Es ist nicht einfach, sich ein Bild zu machen davon, wie weit verbreitet die aufgekommenen Proteste in Gaza tatsächlich sind. Von mehreren Hundert bis Tausenden war die Rede, am Anfang waren es drei Tage hintereinander.
In den sozialen Netzwerken beschuldigen ihre Handlager die Demonstranten, im Auftrag ausländischer Dienste oder der Fatah zu protestieren. Sie werden als Verräter gebrandmarkt. Dass Israels Verteidigungsminister Katz zu ebensolchen Demonstrationen aufgerufen hatte, macht die Sache nicht unbedingt leichter.
Was zu den erneuten Protesten beigetragen hat, mag die Tatsache sein, dass die Präsenz der Hamas seit Ende des Waffenstillstands und der Wiederaufnahme der Angriffe auf den Straßen stark zurückgegangen ist. Ihre Polizisten und Sicherheitskräfte sind in den Tunneln abgetaucht. Andere, die oben blieben, bekamen den Volkszorn am eigenen Leib zu spüren. Das Video einer prominenten Familie in Deir Al-Balah ging viral. Sie hatte offen zugegeben, einen Polizeioffizier getötet zu haben, nachdem zuvor einer ihrer Angehörigen von der Hamas erschossen worden war. Auf den Video ist zu sehen, wie der Hamas-Polizist von den Kugeln tödlich getroffen wird.

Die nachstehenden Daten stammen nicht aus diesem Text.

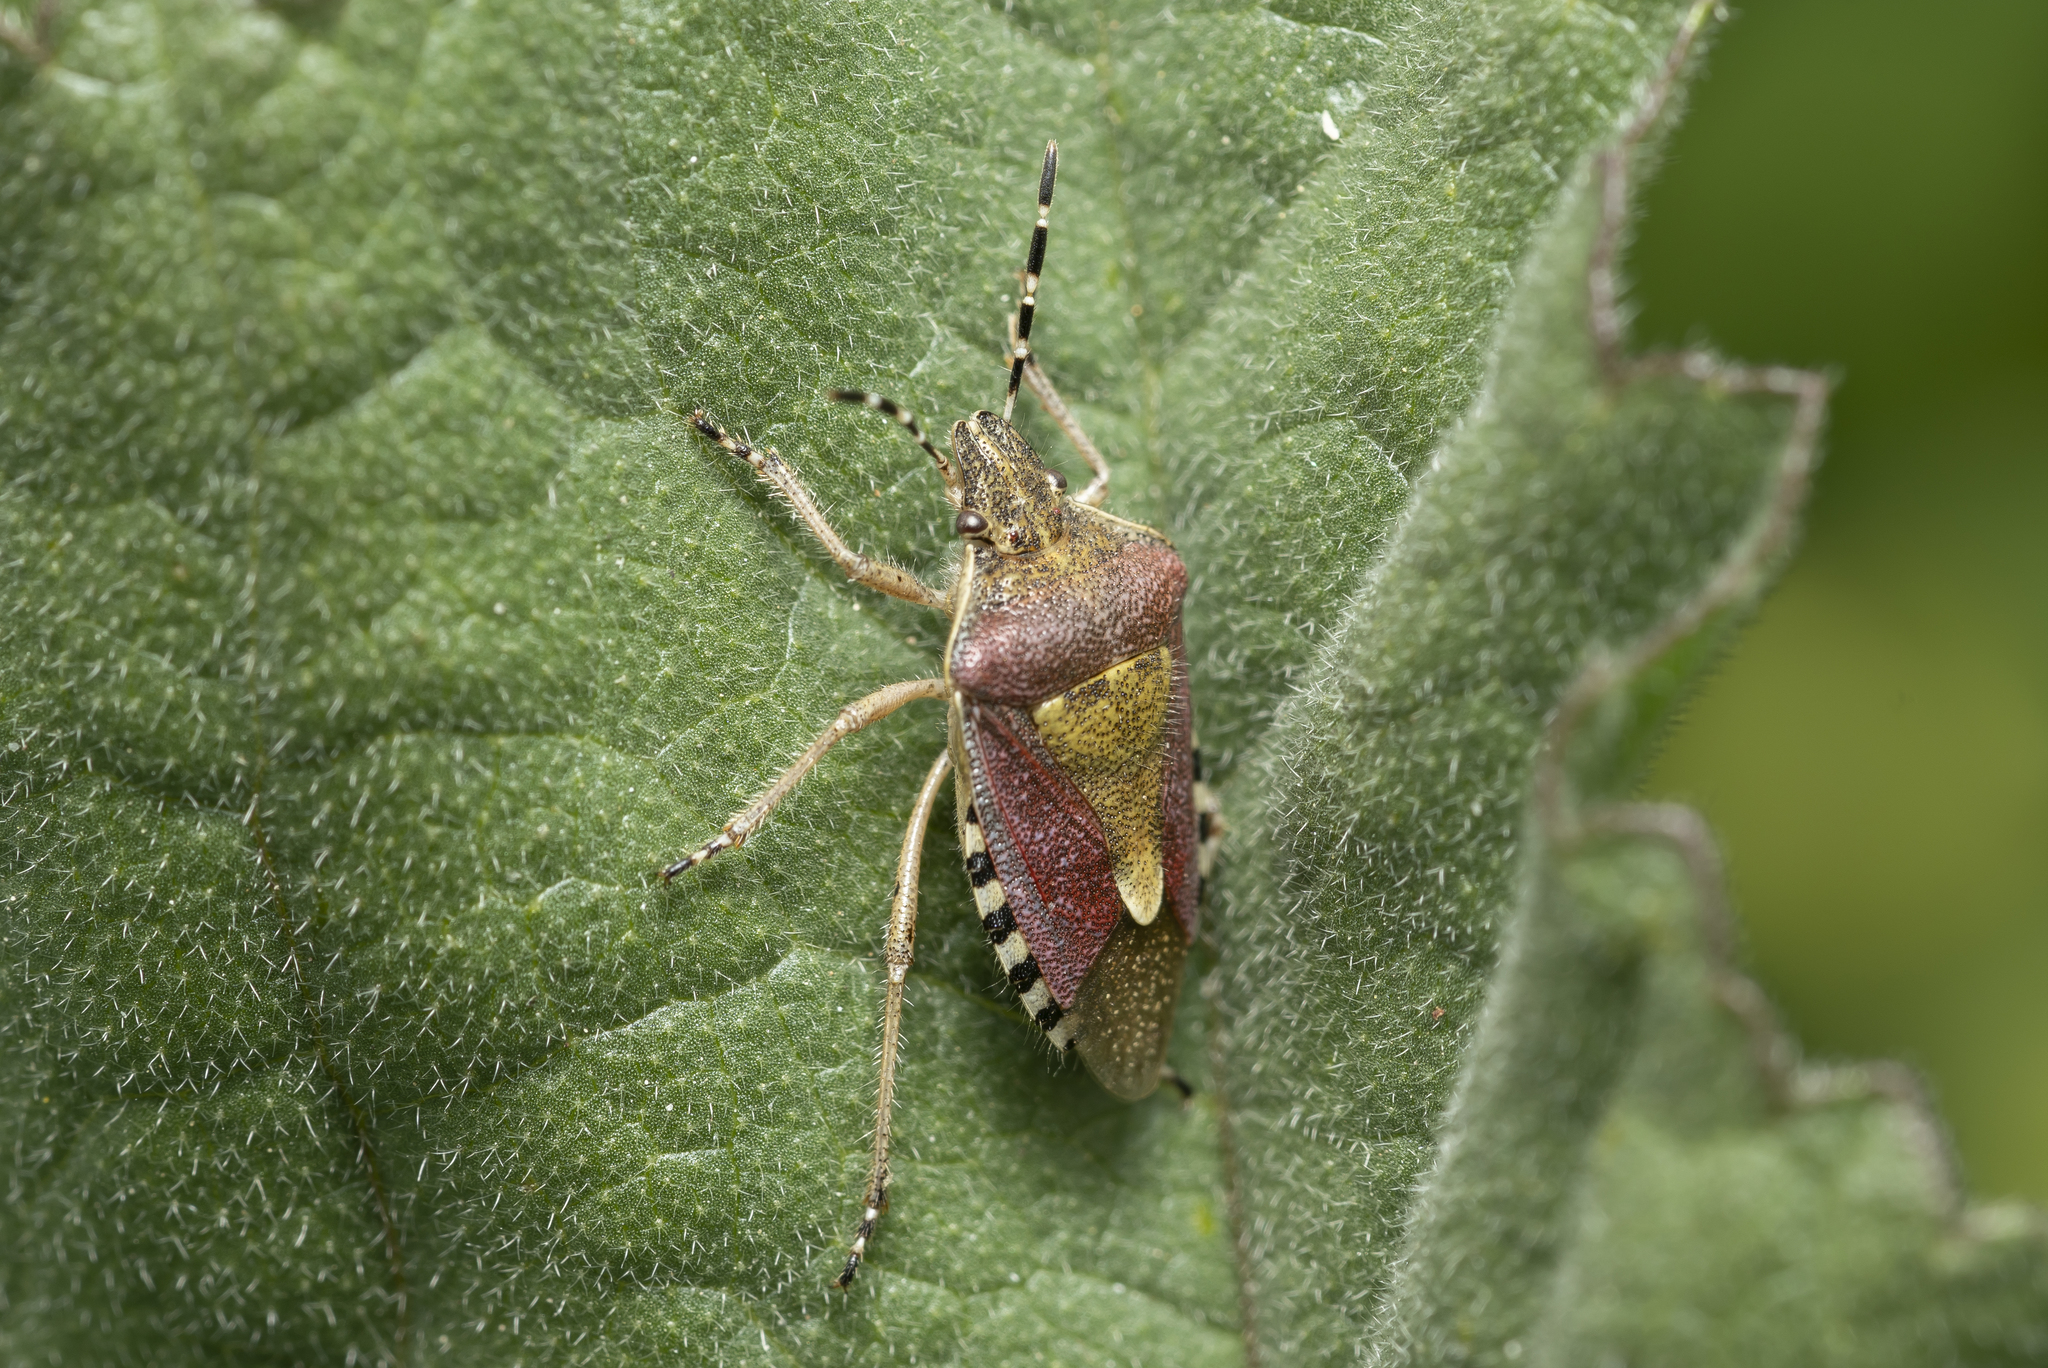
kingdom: Animalia
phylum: Arthropoda
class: Insecta
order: Hemiptera
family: Pentatomidae
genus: Dolycoris
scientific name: Dolycoris baccarum
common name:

Natürlich habe er Angst vor Repressalien, sagt einer der Aktivisten im Gespräch. Die Hamas sei „ähnlich wie ISIS, sie hat keinerlei Achtung vor menschlichem Leben“. Das wisse er aus eigener Erfahrung. Er selbst gehöre aber auch der Fatah nicht an, wünsche sich eine neue Führung in Gaza. „All diese Organisationen haben ihre Legitimität verloren.“ Die Demonstrationen, so denkt und hofft er, würden deshalb weitergehen und sich ausbreiten. Nicht die Bevölkerung solle aus dem Gazastreifen verschwinden, wie es sich manche vorstellen, sondern das Regime der Hamas. Er bittet die Israelis, ihm zu glauben, dass beides nicht vollständig deckungsgleich sei.